[Items from a data source]
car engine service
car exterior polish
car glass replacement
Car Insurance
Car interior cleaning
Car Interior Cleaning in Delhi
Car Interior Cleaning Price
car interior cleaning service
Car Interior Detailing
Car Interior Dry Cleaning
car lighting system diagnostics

--

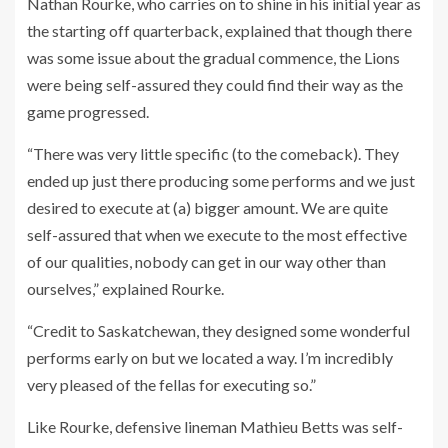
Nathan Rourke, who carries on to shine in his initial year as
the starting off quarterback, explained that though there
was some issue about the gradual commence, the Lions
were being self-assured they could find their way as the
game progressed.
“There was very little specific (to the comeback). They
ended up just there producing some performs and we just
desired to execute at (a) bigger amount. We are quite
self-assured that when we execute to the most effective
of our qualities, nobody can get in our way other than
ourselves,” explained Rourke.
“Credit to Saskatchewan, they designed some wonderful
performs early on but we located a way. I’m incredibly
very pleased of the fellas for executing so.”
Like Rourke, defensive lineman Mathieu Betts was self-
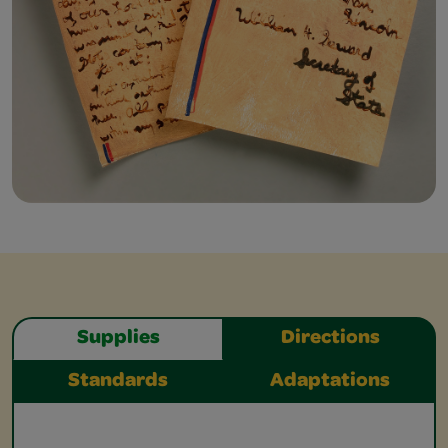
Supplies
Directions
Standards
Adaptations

▸ Work item:
Looking at the data above, return every line from the one with "car engine service" down to the one with "car lighting system diagnostics", exactly and inclusively.

▸ Worked solution:
car engine service
car exterior polish
car glass replacement
Car Insurance
Car interior cleaning
Car Interior Cleaning in Delhi
Car Interior Cleaning Price
car interior cleaning service
Car Interior Detailing
Car Interior Dry Cleaning
car lighting system diagnostics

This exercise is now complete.